Entries taken from a collection
--

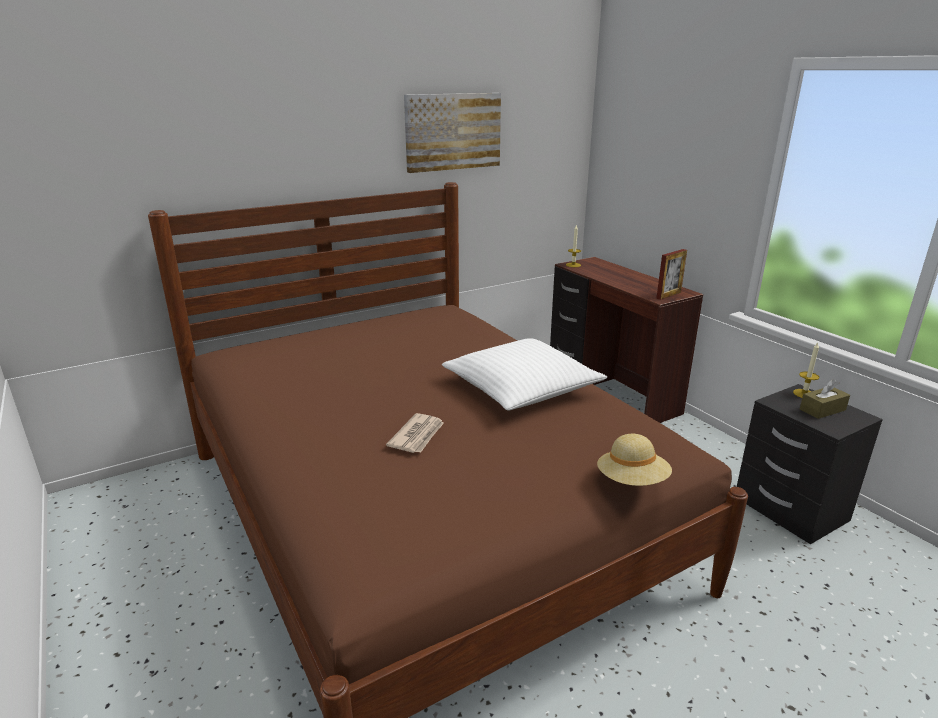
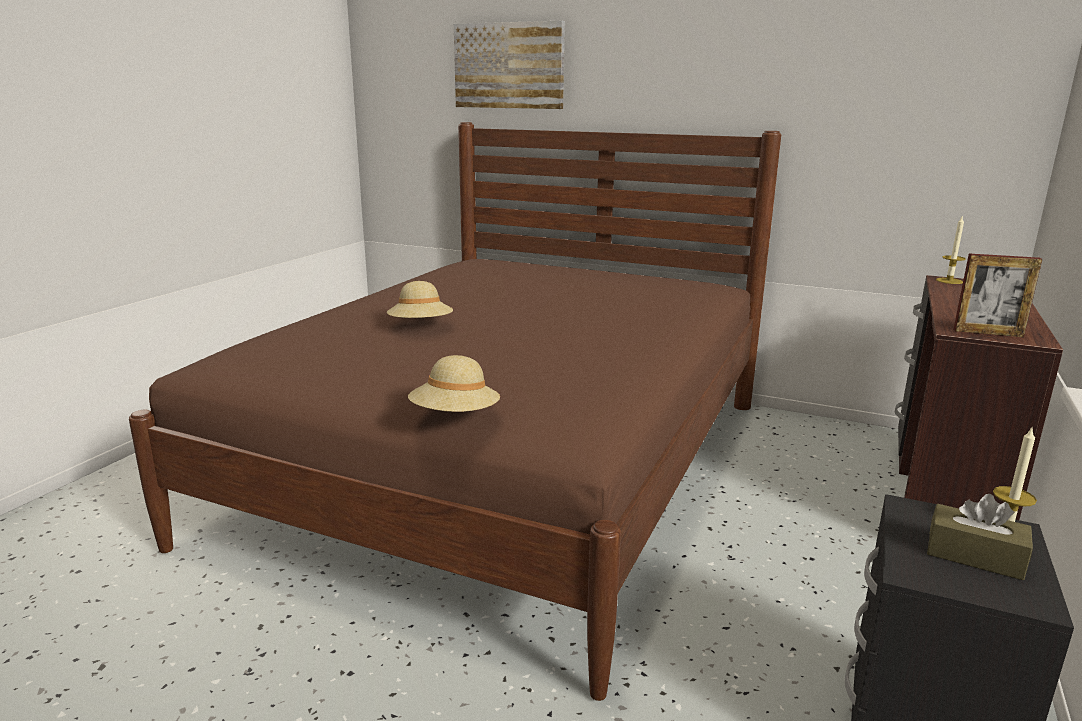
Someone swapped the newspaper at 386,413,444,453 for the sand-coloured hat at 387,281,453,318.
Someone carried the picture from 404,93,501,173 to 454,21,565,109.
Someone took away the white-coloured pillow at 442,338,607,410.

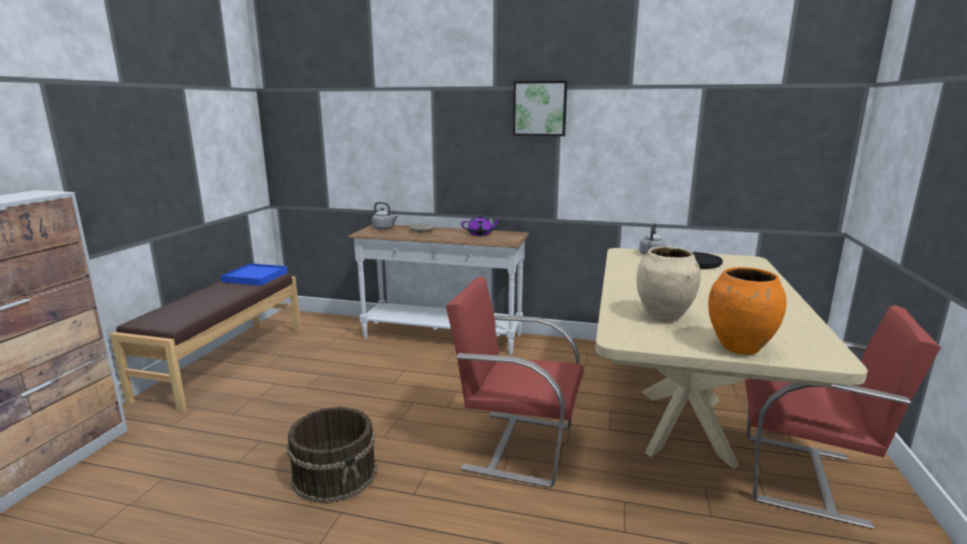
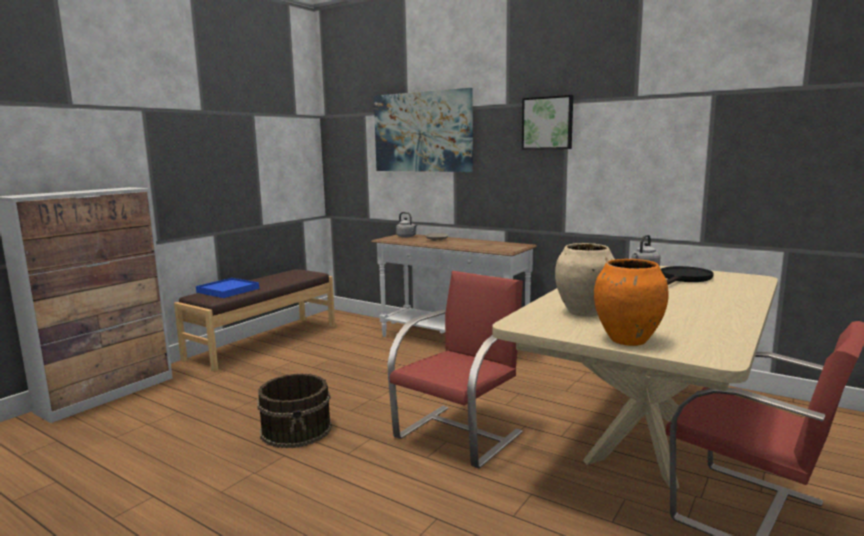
Someone carried the blue tray from 221,263,288,286 to 196,278,259,298.
Someone put up the picture at 374,88,473,172.
Someone rotated the red chair at 446,277,584,488 by 90 degrees clockwise.
Someone took away the purplish teapot at 461,215,501,236.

--

**Activity**
Retype every record above exactly as written, but leave out the pictures.

**Answer for this exercise**
Someone swapped the newspaper at 386,413,444,453 for the sand-coloured hat at 387,281,453,318.
Someone carried the picture from 404,93,501,173 to 454,21,565,109.
Someone took away the white-coloured pillow at 442,338,607,410.

Someone carried the blue tray from 221,263,288,286 to 196,278,259,298.
Someone put up the picture at 374,88,473,172.
Someone rotated the red chair at 446,277,584,488 by 90 degrees clockwise.
Someone took away the purplish teapot at 461,215,501,236.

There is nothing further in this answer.